CD // C. P. E. Bach’s Sonaten mit Veränderten Reprisen, Wq 50
Carl Philipp Emanuel Bach’s Sonatas with Varied Reprises (published in Berlin, 1760) constituted a bold experiment. Spelling out every repeat, Bach applies to each the art of variation. Starting off as a service (“play this and you’ll sound as if you’re improvising”), the opus ends up a masterclass in variation. Tom Beghin, playing his own beloved clavichord, enacts the role of the keyboardist-composer who repeats himself, while never saying the same thing twice.
Bonus track: third movement from Sonata V in B-flat Major, Tempo di minuetto, reconstructed by Tom Beghin with varied reprises.
Watch a complete video performance:
“Things please that are repeated twice.” The aphorism is ascribed to Horace and suggests that repetition serves a useful role in increasing pleasure.
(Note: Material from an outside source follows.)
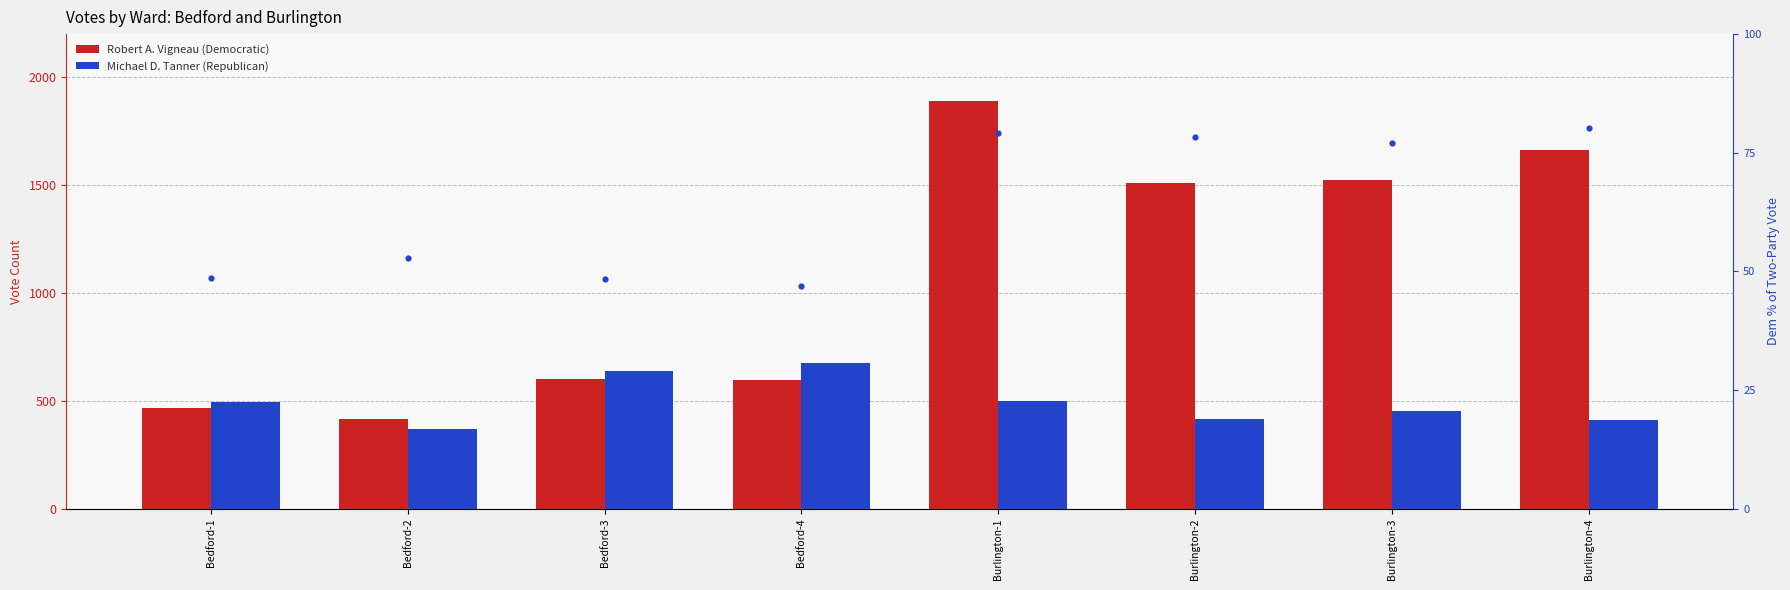

At how many categories does at least one series exceed 1623?

2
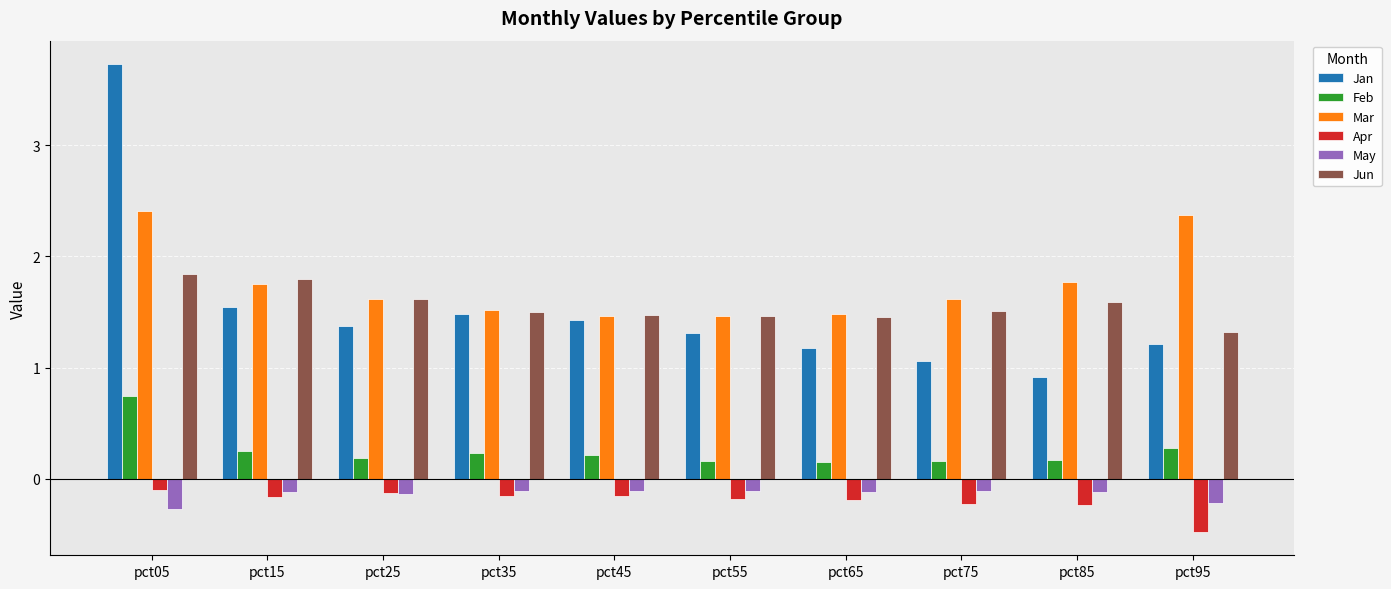

Read the Jan value at pct75.

1.1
But when you check in his Ars poetica (lines 361–65), you find a more specific context. Comparing poetry to painting—ut pictura poesis—he states, “This [painting] pleased just once; that [painting], though ten times repeated, will always please” (haec placuit semel, haec deciens repetita placebit). If we flip Horace’s critical perspective and apply it to musical performance, we might ask a more interesting question: does repetition intrinsically make a musical work better?
Within most musical forms, repetition has remained unquestioned for a long time. Any sonata—the quintessential form that has dominated instrumental music from the second half of the eighteenth century onward—is structured around internal repeats. The expectation is that, on the one hand, you will have an “exposition” that is repeated, and that, on the other, the “development” and “recapitulation,” together forming the second half, will also be repeated. The convention of repeat signs in scores—double bars with dots on either side—seals in this expectation: whether in terms of formal symmetry or sustained pleasure, repetition was a given and went unchallenged.